Stored data entries:
━━━━━━━━━━

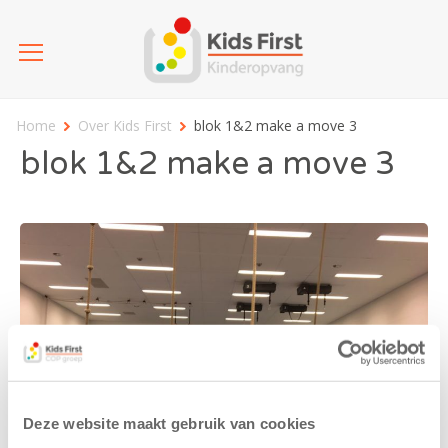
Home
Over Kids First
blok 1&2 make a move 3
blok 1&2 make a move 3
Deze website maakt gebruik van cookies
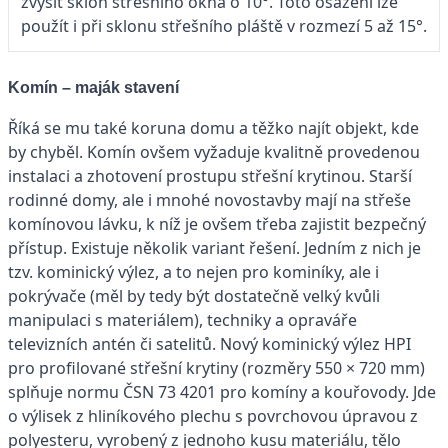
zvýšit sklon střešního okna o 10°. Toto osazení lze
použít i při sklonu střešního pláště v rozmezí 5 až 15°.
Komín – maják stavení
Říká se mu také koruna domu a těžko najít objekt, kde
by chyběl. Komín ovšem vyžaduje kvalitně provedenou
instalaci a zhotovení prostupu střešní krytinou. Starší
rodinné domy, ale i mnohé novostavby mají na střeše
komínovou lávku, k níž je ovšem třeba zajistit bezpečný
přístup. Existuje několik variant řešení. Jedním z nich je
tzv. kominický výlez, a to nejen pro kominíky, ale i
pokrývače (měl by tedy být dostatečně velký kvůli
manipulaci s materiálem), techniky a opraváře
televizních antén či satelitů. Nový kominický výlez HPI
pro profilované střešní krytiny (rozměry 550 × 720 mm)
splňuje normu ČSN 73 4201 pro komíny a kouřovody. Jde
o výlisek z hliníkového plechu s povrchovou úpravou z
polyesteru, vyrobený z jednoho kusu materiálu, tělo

━━━━━━━━━━

» **REQUIRED ACTION**: Note each line above that holds "střešního", then copy all of them.

» **YOUR RESPONSE**:
zvýšit sklon střešního okna o 10°. Toto osazení lze
použít i při sklonu střešního pláště v rozmezí 5 až 15°.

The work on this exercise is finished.